_Task prompt_
Copy out the entries below word for word, from the line containing "Combined, do Training" to the line containing "Internal (I)", including both of those lines. Leave the pictures out of your copy.

_Provided information_
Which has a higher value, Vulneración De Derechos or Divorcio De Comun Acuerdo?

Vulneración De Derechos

---

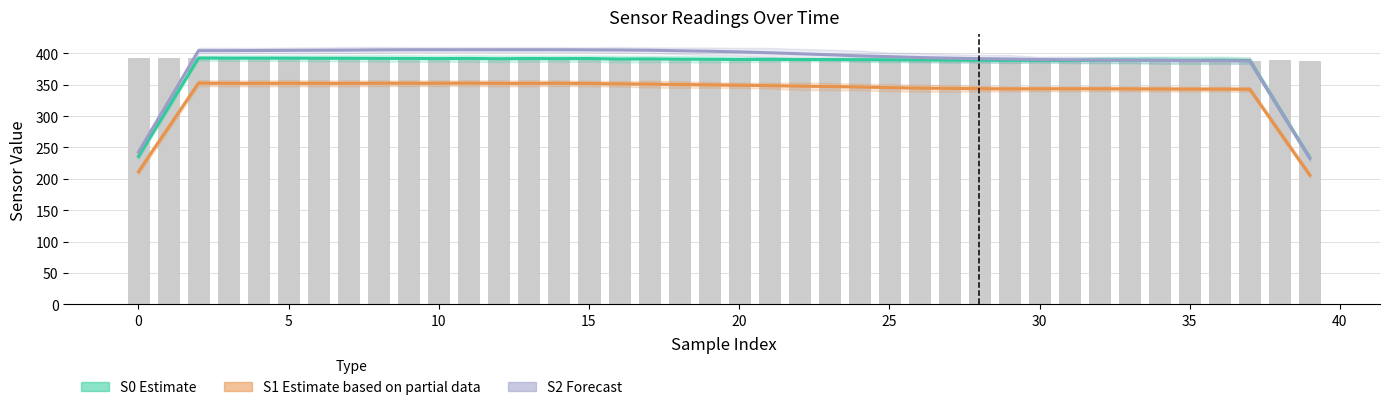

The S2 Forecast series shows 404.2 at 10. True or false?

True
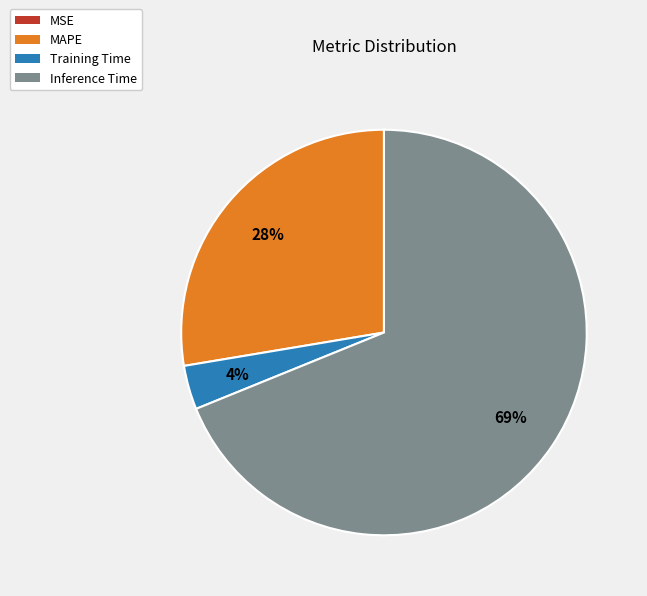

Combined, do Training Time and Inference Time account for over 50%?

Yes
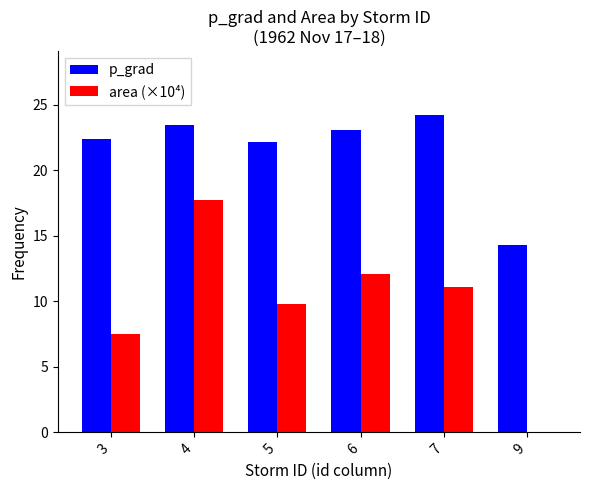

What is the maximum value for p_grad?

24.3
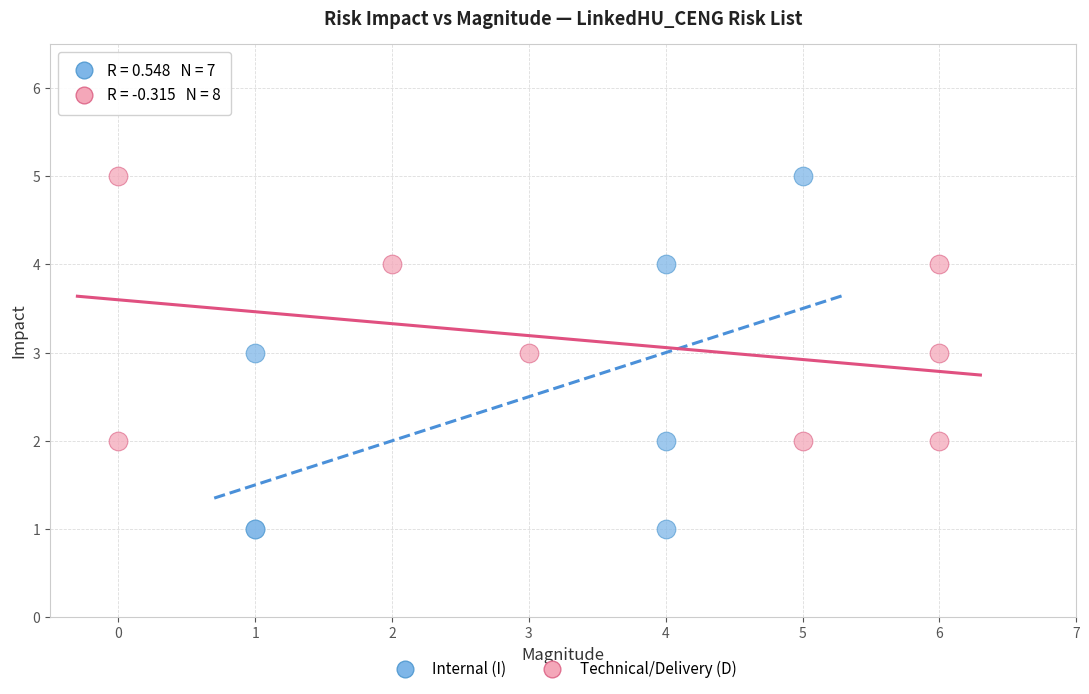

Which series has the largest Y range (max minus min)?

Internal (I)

_Reply_
Combined, do Training Time and Inference Time account for over 50%?

Yes

What is the maximum value for p_grad?

24.3

Which series has the largest Y range (max minus min)?

Internal (I)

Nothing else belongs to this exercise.